Posted by: Travis Butler | June 29, 2007 12:08 AM
@Travis
::::climbing on my soapbox::::
If your journalism profs would fail Greenwald, then they shouldn't be teaching journalism. He's a journalist and an editorialist. The two aren't mutually exclusive.
You are correct. He doesn't report without bias, so no one would should mistake him for an reporter. He's an editorialist who combines opinion with thorough research and annotation.
I'd also disagree with the proposition that all journalism is supposed to be unbiased and fair. In practice, journalism is never unbiased. One can only hope for fairness. If the New York Times, The Wall Street Journal, and the Wetumpka (Alabama) Herald all send reporters to cover a Whitehouse speech by Cheney, the stories won't look anything alike. Why not?
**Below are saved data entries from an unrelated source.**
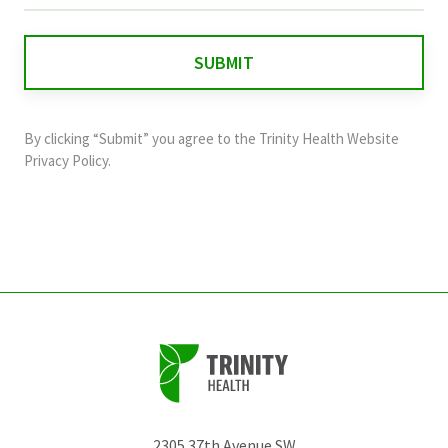
is
for
validation
purposes
and
By clicking “Submit” you agree to the
Trinity Health Website
should
Privacy Policy
.
be
left
unchanged.
2305 37th Avenue SW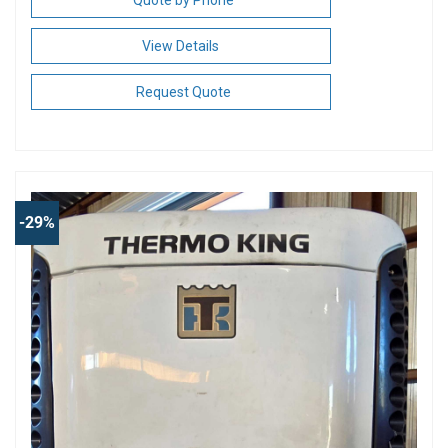
View Details
Request Quote
-29%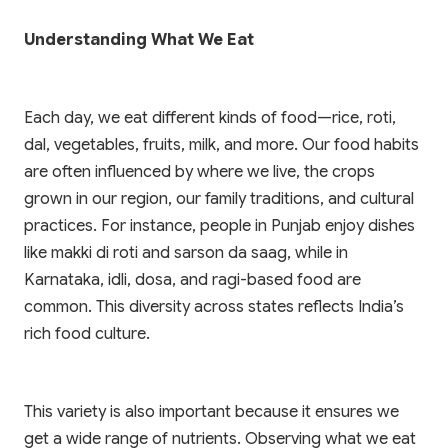
Understanding What We Eat
Each day, we eat different kinds of food—rice, roti,
dal, vegetables, fruits, milk, and more. Our food habits
are often influenced by where we live, the crops
grown in our region, our family traditions, and cultural
practices. For instance, people in Punjab enjoy dishes
like makki di roti and sarson da saag, while in
Karnataka, idli, dosa, and ragi-based food are
common. This diversity across states reflects India’s
rich food culture.
This variety is also important because it ensures we
get a wide range of nutrients. Observing what we eat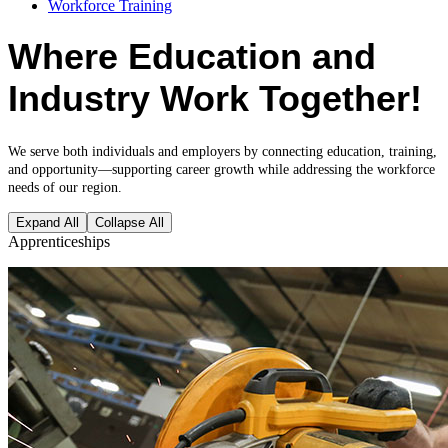
Workforce Training
Where Education and
Industry Work Together!
We serve both individuals and employers by connecting education, training,
and opportunity—supporting career growth while addressing the workforce
needs of our region.
Expand All
Collapse All
Apprenticeships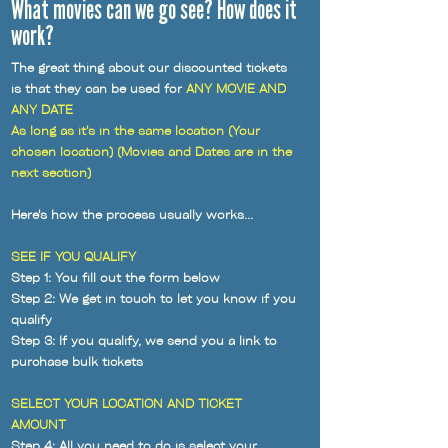
What movies can we go see? How does it
work?
The great thing about our discounted tickets
is that they can be used for
ANY MOVIE AND
ANY DATE
As long as it's in the same location (Your
chosen location) (Movies and Dates are in the
next section)
Here's how the process usually works...
SEE IF YOU QUALIFY
Step 1: You fill out the form below
Step 2: We get in touch to let you know if you
qualify
Step 3: If you qualify, we send you a link to
purchase bulk tickets
SELECT YOUR LOCATION AND TICKET
AMOUNT
Step 4: All you need to do is select your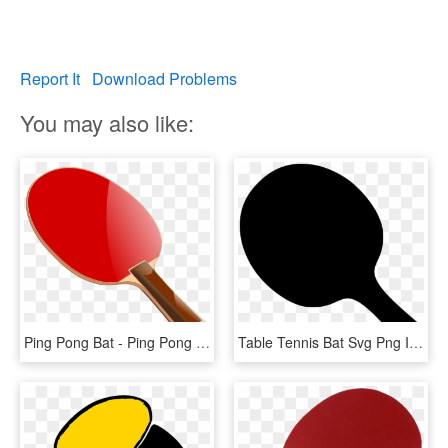
Report It
Download Problems
You may also like:
Ping Pong Bat - Ping Pong Paddle Clipart, HD Png Download
Table Tennis Bat Svg Png Icon Free Download - Ping Pong Paddles Png, Transparent Png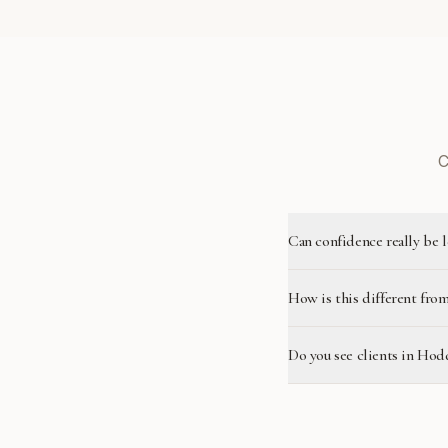
C
Can confidence really be 
How is this different from
Do you see clients in Ho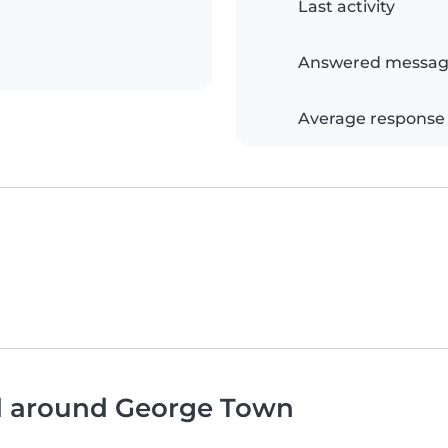
Last activity
Answered messag
Average response
nd around George Town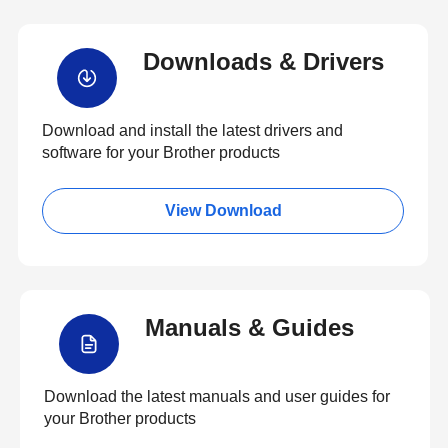
Downloads & Drivers
Download and install the latest drivers and
software for your Brother products
View Download
Manuals & Guides
Download the latest manuals and user guides for
your Brother products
If they're all trying to be fair and unbiased, shouldn't the stories be (at least somewhat) similar? No. Each reporter has a different understanding, based on what they believe, what their audience wants to read, and a hundred other factors.
In the old days, no one spoke about an unbiased media. Papers were known for being conservative, or liberal, and people read them with that understanding. I think that's the proper way to think about the media.
I actually think it's funny, in some ways, that your journalism profs emphasize reporting news without slant or bias. Watching from Canada, I think the US media are so obviously biased and so obviously slanted that I can't believe any journalism school in the US teaches anything like fairness in reportage. It just isn't common US media practice.
I'm sorry for sounding so strident. I think Greenwald — and several others mentioned above — are fine writers and journalists. Everyone at Fox News, on the other hand, would fail Journalism 101... But not for being biased. For being stupid. I mean, really... O'Reilly never lets a fact get in the way of his opinion.
The real difference between blogs and traditional newspapers is that with newspapers, editors stand between the writer and publication. The editing process, and back and forth in a traditional newsroom, usually makes for better writing. The best bloggers often have editors (like Greenwald, I imagine), or they're so talented they can overcome this limitation.
::::climbing down::::
And yeah, I have two degrees, and one of them is in journalism.
Posted by: Richard | June 29, 2007 8:45 AM
David is right. There is a large subset of blogs that perform real journalism, in any traditional sense of the word (think Cronkite/Murrow). You can't tar them all with the sins of the Winer/Scoble/Thurrott wankosphere. Even in tech -- consider Macintouch, for one off the top of my head.Um, that would be what is known as a very, very, small subset of the "blogosphere". The vast majority of it is an echo chamber that only exists to recirculate whatever is at the top of the list on Digg and Techmeme.
And Macintouch is nothing but a PR / User comment reflector/aggregator, so I fail to see how it even comes close to "journalism" on any level.
Posted by: John C. Welch | June 29, 2007 9:47 AM
That would be what we call Sturgeon's Law. Ninety percent of EVERYTHING is crap. And that applies to mainstream media as well as to the blogosphere. There is also, then, Zen's Corollary to Sturgeon's Law. (Sturgeon was an Optimist.)
I agree that 'unbiased reporting' is no longer a part of 'mainstream media' in this country or in any other - the vast majority of those media outlets are owned by large corporations, all of whom have their own particular agendas, and aren't going to let truth get in the way of that. That said, there ARE still major media outlets that come close to a fair and balanced treatment of most news - the Christian Science Monitor comes to mind, ironically enough.
In the end, when following ANY information source, evaluating its probable accuracy can be summed up in three words. "Follow the Money".
-j
Posted by: Jaime | June 29, 2007 11:41 AM
In the end, when following ANY information source, evaluating its probable accuracy can be summed up in three words. "Follow the Money"
Or the blogger corollary: Why do they care?